Like in many workplaces, injuries became a more regular occurrence; the more the bosses demanded increased speed and productivity.

Also, workers report that they have developed cancers, and lung conditions due to the lack of safety measures provided for working with highly toxic and dangerous chemicals.

As soon as General Motors discovered workers had got injured at work, they quickly dismissed them, with no compensation.

General Motors deny any link between injuries and dismissal. The bosses claim that they fired workers due to performance, rather than any injuries. They even claim that workers do not receive injuries at work, and that workers must have been injured at home, and then claimed them to be work related.

The workers dispute this claim, and state that dismissals involved falsified documents and intimidation, often with the involvement of corrupt factory inspectors.

Workers claim that they are prevented from filling in the accident book so that they companies safety record is not affected.

General Motors staff are forced to work overtime, usually twelve hour days, for six or seven days a week. Refusal will mean the termination of a workers contract.

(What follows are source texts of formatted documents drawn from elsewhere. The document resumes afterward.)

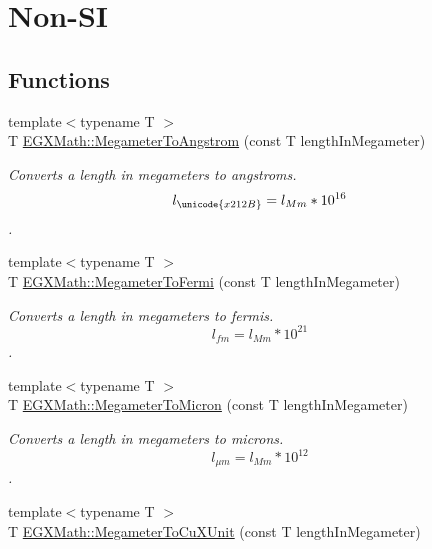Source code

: \hypertarget{group___e_g_x_math-_conversions-_length_conversions-_s_i-_megameter-_non-_s_i}{}\section{Non-\/\+SI}
\label{group___e_g_x_math-_conversions-_length_conversions-_s_i-_megameter-_non-_s_i}
\subsection*{Functions}
\begin{DoxyCompactItemize}
\item 
{\footnotesize template$<$typename T $>$ }\\T \mbox{\hyperlink{group___e_g_x_math-_conversions-_length_conversions-_s_i-_megameter-_non-_s_i_gac4c7e615f4ec3d000ac341a5bf9a79a0}{E\+G\+X\+Math\+::\+Megameter\+To\+Angstrom}} (const T length\+In\+Megameter)
\begin{DoxyCompactList}\small\item\em Converts a length in megameters to angstroms. \[ l_{\unicode{x212B}}=l_{Mm} * 10^{16} \]. \end{DoxyCompactList}\item 
{\footnotesize template$<$typename T $>$ }\\T \mbox{\hyperlink{group___e_g_x_math-_conversions-_length_conversions-_s_i-_megameter-_non-_s_i_ga74f07a7c24ffe784415fb3d33a3b5bec}{E\+G\+X\+Math\+::\+Megameter\+To\+Fermi}} (const T length\+In\+Megameter)
\begin{DoxyCompactList}\small\item\em Converts a length in megameters to fermis. \[ l_{fm}=l_{Mm} * 10^{21} \]. \end{DoxyCompactList}\item 
{\footnotesize template$<$typename T $>$ }\\T \mbox{\hyperlink{group___e_g_x_math-_conversions-_length_conversions-_s_i-_megameter-_non-_s_i_ga14e6b356b28257b1bde9cb9ebf6bc3c6}{E\+G\+X\+Math\+::\+Megameter\+To\+Micron}} (const T length\+In\+Megameter)
\begin{DoxyCompactList}\small\item\em Converts a length in megameters to microns. \[ l_{\mu m}=l_{Mm} * 10^{12} \]. \end{DoxyCompactList}\item 
{\footnotesize template$<$typename T $>$ }\\T \mbox{\hyperlink{group___e_g_x_math-_conversions-_length_conversions-_s_i-_megameter-_non-_s_i_gae44ce2fd3e740a5aec1546ed10c83447}{E\+G\+X\+Math\+::\+Megameter\+To\+Cu\+X\+Unit}} (const T length\+In\+Megameter)

\end{DoxyCompactItemize}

http://nacla.org/news/2012/8/10/former-gm-workers-hunger-strike-grows-colombia

“Very few of the former GM workers have been able to certify their injuries as “occupational,” which they attribute to GM’s influence over state agencies, as well as the fact that the workers’ medical records remain in the hands of the company (which has not responded to their requests for copies of their records). In one case, a worker discretely filmed his work on the assembly line with a cell phone and demonstrated that the repetition and speed demanded of his position lead to his injuries.”

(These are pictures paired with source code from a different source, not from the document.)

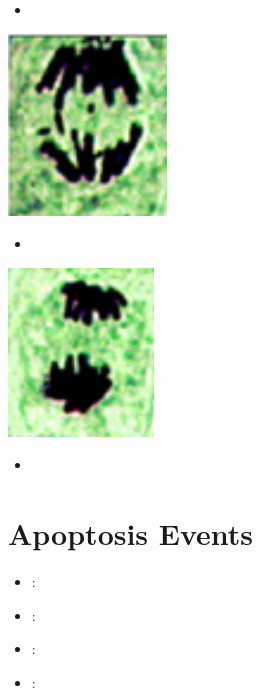   \begin{itemize}
    \item 
  \end{itemize}
  \begin{center}
    \includegraphics[scale=0.5]{images/week-1-mp4.png}
  \end{center}
  \begin{itemize}
    \item 
  \end{itemize}
  \begin{center}
    \includegraphics[scale=0.5]{images/week-1-mp5.png}
  \end{center}
  \begin{itemize}
    \item 
  \end{itemize}

  
\section{Apoptosis Events}\label{Apoptosis Events}
\begin{itemize}
  \item {}:
  \item {}:
  \item {}:
  \item {}:
\end{itemize}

Former General Motor’s workers have found it very difficult to get new jobs due to their injuries and disabilities. The workers who were able to prove their injuries to be occupational have been virtually blacklisted.

To end the hunger strike - ASOTRECOL demands that General Motors agree to:

1) Recognise their injuries as occupational.
2) Assume the costs of the corresponding medical treatment.

3) Pay pensions or disability to those who are so severely injured that they can no longer work or can only work part-time.

4) Compensate workers for the economic damage that they have suffered, including lost wages and lost homes.

The hunger strike is now in its second week, and General Motors continue to ignore the worker’s demands.